## ACTIVITY
The listing below holds a line with "6: (299, 217)" and a later line with "49: (270, 228)". Write out those two lines and every line between them, exactly, and nothing else.

:: DATA RECORDS

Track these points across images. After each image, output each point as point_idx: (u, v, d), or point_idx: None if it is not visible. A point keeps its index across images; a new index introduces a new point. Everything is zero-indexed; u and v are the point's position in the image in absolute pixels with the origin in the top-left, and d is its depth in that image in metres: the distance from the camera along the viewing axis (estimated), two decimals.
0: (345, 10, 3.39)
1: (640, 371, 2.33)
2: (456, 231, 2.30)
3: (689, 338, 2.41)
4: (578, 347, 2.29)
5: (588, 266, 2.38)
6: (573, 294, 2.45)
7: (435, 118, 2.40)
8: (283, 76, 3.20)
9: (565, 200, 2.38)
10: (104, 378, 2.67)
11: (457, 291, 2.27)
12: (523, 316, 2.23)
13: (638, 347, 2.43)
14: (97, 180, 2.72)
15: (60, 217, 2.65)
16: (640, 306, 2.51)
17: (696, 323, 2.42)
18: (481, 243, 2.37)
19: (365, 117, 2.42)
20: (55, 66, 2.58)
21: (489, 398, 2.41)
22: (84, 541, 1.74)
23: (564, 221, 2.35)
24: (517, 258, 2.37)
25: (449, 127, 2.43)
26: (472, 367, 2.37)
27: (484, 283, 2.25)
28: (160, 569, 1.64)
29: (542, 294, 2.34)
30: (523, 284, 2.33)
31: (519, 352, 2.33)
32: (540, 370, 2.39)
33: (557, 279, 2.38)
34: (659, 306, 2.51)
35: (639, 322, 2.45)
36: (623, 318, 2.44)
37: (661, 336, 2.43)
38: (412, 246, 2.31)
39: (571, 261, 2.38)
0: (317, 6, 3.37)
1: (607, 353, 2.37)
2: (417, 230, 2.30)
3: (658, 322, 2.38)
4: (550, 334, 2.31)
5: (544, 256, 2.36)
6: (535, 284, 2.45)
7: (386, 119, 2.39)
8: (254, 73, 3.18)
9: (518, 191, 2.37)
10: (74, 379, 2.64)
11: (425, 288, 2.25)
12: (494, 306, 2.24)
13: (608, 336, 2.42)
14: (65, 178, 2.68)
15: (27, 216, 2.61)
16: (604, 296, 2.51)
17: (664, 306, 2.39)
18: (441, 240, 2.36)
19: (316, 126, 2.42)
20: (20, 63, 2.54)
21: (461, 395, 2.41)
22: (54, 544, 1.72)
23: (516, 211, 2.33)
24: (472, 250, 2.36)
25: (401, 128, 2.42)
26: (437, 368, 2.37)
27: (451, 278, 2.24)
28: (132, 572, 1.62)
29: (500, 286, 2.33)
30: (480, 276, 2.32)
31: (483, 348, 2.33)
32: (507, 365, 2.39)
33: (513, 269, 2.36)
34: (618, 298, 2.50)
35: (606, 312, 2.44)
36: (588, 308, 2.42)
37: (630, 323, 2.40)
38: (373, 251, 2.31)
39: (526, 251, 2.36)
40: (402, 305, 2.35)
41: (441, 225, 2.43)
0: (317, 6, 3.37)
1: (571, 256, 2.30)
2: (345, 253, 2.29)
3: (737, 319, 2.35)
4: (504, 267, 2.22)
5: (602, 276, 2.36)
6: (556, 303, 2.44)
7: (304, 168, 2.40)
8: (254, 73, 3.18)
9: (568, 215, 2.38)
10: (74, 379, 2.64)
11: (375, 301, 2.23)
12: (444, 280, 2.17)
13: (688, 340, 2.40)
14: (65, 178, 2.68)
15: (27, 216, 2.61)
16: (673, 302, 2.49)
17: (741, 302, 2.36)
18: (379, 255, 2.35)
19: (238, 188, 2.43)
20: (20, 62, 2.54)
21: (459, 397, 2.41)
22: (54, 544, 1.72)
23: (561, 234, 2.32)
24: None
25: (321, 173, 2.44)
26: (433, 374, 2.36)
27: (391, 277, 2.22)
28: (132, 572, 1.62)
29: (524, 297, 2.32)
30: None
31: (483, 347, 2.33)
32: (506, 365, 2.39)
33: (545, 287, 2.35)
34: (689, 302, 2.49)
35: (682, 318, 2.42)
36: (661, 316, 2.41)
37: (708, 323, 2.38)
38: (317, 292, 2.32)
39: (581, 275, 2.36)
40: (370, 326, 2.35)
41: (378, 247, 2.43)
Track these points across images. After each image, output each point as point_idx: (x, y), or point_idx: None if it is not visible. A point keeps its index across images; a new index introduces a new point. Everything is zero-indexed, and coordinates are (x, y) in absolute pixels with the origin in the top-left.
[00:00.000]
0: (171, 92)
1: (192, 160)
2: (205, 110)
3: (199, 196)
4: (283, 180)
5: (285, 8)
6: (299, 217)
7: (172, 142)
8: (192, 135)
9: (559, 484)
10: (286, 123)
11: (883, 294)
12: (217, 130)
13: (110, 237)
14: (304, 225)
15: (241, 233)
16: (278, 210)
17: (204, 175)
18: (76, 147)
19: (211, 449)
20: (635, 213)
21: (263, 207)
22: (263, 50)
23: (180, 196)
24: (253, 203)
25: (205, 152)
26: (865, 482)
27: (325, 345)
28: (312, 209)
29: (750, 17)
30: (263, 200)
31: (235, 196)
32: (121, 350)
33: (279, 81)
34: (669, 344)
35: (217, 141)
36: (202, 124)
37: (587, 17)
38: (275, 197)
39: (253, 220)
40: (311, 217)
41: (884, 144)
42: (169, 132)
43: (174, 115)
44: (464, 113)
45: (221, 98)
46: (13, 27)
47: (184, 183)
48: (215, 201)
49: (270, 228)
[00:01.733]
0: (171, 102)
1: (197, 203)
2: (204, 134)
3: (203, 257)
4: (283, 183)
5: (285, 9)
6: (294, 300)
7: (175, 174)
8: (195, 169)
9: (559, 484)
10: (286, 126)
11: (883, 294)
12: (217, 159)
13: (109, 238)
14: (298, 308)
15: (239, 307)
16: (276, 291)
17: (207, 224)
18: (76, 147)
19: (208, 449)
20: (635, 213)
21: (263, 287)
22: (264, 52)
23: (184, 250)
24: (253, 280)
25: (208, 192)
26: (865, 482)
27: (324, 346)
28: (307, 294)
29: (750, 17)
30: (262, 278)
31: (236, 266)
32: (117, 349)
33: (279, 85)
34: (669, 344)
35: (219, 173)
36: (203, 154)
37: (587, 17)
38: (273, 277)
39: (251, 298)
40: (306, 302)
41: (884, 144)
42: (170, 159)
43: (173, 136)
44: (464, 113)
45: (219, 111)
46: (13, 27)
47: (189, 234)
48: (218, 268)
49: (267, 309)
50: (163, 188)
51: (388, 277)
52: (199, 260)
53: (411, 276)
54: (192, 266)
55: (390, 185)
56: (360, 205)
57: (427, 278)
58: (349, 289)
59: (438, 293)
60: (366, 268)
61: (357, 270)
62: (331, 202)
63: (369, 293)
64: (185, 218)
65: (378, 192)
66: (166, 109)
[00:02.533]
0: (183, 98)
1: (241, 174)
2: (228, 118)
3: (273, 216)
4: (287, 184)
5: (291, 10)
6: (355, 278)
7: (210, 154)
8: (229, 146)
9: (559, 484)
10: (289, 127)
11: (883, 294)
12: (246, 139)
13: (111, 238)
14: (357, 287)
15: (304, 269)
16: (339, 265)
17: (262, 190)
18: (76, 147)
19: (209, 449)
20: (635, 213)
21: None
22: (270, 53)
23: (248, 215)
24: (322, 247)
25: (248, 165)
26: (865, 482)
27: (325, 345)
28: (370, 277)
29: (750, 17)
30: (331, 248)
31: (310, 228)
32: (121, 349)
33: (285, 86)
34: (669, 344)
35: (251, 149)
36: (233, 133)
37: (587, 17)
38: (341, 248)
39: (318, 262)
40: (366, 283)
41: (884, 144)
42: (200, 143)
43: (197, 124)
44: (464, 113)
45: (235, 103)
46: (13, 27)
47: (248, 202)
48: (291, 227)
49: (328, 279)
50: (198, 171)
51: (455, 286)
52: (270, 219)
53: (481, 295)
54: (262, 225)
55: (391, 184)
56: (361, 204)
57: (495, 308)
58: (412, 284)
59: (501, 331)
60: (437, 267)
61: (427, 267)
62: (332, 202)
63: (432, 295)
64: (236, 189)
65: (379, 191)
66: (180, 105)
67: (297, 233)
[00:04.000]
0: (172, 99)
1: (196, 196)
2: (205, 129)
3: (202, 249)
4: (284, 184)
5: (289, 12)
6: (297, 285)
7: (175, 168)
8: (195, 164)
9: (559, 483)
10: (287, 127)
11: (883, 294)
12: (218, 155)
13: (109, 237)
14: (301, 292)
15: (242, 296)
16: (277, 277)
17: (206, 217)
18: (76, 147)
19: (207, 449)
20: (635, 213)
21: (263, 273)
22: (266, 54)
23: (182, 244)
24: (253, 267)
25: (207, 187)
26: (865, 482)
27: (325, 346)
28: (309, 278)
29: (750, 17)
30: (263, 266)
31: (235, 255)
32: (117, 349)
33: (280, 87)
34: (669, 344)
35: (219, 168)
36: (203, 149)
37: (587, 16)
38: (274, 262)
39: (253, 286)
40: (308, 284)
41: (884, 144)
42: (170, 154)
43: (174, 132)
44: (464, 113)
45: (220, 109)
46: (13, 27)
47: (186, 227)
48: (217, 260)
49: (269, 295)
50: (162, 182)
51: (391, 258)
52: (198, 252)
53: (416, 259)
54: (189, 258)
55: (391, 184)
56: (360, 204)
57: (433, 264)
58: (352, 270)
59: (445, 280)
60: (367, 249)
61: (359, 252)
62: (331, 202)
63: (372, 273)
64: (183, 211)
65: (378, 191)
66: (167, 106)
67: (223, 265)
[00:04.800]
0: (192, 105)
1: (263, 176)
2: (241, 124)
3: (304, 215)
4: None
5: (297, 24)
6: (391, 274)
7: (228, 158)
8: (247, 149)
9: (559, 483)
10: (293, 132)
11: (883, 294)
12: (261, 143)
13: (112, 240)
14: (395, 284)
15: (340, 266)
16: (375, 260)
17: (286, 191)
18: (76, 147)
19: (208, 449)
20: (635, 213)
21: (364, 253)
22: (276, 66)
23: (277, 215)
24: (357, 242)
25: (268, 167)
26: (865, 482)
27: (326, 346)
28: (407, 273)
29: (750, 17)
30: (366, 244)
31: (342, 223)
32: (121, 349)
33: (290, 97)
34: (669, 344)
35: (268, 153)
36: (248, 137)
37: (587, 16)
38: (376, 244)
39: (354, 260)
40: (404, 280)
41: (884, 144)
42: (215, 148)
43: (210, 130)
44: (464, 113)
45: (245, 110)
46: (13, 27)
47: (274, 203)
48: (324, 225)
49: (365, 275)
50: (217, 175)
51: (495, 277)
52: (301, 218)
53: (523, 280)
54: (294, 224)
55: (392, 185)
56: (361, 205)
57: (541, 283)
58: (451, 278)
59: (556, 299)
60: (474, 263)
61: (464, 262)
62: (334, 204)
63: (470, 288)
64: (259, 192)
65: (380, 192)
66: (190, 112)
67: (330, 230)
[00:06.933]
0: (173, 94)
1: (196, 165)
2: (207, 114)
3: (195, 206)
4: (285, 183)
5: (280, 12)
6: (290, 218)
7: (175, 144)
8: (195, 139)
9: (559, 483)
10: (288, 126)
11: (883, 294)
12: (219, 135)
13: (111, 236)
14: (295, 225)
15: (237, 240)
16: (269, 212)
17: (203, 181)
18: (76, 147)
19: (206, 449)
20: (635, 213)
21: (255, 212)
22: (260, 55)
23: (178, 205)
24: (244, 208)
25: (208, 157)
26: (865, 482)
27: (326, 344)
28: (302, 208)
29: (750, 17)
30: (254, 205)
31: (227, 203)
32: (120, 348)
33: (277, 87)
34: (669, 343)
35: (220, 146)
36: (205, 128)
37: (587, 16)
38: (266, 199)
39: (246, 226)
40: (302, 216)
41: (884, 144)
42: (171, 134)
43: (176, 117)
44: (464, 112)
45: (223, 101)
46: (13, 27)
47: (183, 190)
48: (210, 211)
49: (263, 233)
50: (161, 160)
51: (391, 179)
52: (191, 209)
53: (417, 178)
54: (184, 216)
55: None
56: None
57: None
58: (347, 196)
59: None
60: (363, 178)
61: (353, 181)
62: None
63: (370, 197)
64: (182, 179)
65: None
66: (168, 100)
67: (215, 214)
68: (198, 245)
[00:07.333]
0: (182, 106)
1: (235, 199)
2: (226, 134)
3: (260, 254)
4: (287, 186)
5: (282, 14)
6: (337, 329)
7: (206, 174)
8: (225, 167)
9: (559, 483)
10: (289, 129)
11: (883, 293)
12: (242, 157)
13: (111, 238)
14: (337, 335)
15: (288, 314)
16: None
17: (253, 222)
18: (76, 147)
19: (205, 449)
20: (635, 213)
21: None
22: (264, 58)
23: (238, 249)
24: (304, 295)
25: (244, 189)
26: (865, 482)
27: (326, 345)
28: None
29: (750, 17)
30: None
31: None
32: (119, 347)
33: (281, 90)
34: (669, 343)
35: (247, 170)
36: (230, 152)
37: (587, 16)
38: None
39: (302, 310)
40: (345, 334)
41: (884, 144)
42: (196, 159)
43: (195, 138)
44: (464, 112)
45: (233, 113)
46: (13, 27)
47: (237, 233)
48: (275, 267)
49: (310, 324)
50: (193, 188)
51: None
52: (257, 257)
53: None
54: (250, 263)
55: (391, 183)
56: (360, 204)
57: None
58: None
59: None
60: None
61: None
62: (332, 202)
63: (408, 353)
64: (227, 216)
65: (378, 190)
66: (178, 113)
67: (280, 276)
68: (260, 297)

::::

## SOLUTION BELOW
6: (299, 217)
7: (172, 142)
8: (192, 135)
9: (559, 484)
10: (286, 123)
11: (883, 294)
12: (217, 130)
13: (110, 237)
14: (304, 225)
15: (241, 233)
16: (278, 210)
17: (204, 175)
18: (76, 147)
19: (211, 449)
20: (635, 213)
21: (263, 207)
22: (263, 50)
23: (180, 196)
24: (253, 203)
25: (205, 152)
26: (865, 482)
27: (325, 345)
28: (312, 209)
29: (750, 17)
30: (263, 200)
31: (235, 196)
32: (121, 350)
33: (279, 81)
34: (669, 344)
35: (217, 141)
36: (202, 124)
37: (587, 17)
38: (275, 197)
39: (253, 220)
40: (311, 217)
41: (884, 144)
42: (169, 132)
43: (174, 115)
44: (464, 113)
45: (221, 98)
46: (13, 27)
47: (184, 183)
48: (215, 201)
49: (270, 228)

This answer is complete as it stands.